▶ [Texte de l'exercice]:
Peng Shuai a ressurgi ce week-end sur les réseaux sociaux internationaux dans des photos et des vidéos publiées par les médias d’Etat chinois. Peng Shuai à la maison, Peng Shuai au restaurant, Peng Shuai entourée de juniors lors d’un tournoi de tennis organisé à Pékin: autant de "preuves de vie" orchestrées par le pouvoir pour tenter de rassurer la communauté internationale.
Point d’orgue de cette opération, l’appel vidéo dimanche avec des responsables du Comité international olympique, dont son président Thomas Bach. Il s’agit – a priori – du premier échange direct entre la joueuse et des interlocuteurs situés hors de Chine.
Dans un communiqué lacunaire, le CIO fait état d’une conversation de 30 minutes au cours de laquelle Peng Shuai a déclaré aller bien et se trouver en sécurité chez elle, à Pékin. Elle a également invoqué le respect de sa vie privée, expliquant vouloir à présent privilégier ses relations avec ses amis et sa famille.

▶ [Éléments enregistrés]:
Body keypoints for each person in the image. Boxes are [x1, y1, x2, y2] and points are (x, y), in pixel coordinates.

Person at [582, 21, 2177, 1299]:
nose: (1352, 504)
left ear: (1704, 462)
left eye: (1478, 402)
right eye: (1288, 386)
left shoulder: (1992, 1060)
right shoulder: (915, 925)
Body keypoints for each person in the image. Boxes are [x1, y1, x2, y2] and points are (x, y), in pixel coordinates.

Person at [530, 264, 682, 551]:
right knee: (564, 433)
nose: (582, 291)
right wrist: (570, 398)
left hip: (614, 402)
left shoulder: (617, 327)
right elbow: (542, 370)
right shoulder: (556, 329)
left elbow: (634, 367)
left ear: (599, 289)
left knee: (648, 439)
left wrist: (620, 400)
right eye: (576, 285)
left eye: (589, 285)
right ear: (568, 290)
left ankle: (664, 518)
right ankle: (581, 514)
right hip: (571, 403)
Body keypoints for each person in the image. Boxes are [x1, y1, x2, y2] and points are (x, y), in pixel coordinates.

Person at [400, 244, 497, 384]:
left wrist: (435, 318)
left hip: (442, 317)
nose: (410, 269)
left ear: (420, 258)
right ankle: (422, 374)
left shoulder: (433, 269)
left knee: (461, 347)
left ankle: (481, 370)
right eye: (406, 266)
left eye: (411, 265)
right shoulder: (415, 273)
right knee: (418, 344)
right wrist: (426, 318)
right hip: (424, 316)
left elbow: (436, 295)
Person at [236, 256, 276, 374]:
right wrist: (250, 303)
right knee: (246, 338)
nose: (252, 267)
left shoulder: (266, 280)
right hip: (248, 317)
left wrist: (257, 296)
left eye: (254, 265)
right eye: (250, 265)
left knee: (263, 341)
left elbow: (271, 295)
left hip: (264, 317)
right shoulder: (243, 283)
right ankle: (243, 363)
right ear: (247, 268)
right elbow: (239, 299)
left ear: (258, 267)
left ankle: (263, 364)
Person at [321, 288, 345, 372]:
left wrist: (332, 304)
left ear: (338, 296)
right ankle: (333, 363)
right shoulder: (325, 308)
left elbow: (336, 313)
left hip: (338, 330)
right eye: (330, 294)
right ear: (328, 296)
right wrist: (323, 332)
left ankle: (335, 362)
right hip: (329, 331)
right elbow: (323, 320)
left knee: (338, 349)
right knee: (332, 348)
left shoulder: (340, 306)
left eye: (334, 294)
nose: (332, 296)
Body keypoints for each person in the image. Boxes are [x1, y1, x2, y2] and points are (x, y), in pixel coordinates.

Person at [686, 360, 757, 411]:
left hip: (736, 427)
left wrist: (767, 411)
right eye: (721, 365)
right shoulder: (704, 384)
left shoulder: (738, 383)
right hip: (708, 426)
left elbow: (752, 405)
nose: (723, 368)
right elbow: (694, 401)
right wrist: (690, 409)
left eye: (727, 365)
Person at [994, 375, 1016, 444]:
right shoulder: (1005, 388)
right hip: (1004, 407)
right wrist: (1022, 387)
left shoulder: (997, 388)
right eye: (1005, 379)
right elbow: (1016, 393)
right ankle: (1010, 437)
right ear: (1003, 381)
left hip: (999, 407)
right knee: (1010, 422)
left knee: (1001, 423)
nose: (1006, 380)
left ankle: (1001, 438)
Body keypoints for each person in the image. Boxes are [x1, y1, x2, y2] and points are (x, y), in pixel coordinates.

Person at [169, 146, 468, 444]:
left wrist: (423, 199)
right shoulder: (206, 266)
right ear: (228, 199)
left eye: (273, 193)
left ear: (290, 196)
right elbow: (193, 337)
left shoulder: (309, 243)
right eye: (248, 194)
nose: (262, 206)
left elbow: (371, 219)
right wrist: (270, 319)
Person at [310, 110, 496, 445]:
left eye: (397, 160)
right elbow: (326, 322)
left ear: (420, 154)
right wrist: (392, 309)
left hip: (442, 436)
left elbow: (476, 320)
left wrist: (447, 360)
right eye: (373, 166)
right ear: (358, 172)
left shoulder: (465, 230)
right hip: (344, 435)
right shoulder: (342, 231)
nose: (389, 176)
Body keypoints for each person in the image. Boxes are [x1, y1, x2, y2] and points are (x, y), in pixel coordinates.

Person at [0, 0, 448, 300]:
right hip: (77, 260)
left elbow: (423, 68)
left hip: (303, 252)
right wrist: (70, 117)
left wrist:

▶ [Travail demandé]:
Recopiez intégralement le texte sur Peng Shuai, sans y apporter la moindre modification. Les données constituent un matériau distinct du texte.

▶ [Solution proposée]:
Peng Shuai a ressurgi ce week-end sur les réseaux sociaux internationaux dans des photos et des vidéos publiées par les médias d’Etat chinois. Peng Shuai à la maison, Peng Shuai au restaurant, Peng Shuai entourée de juniors lors d’un tournoi de tennis organisé à Pékin: autant de "preuves de vie" orchestrées par le pouvoir pour tenter de rassurer la communauté internationale.
Point d’orgue de cette opération, l’appel vidéo dimanche avec des responsables du Comité international olympique, dont son président Thomas Bach. Il s’agit – a priori – du premier échange direct entre la joueuse et des interlocuteurs situés hors de Chine.
Dans un communiqué lacunaire, le CIO fait état d’une conversation de 30 minutes au cours de laquelle Peng Shuai a déclaré aller bien et se trouver en sécurité chez elle, à Pékin. Elle a également invoqué le respect de sa vie privée, expliquant vouloir à présent privilégier ses relations avec ses amis et sa famille.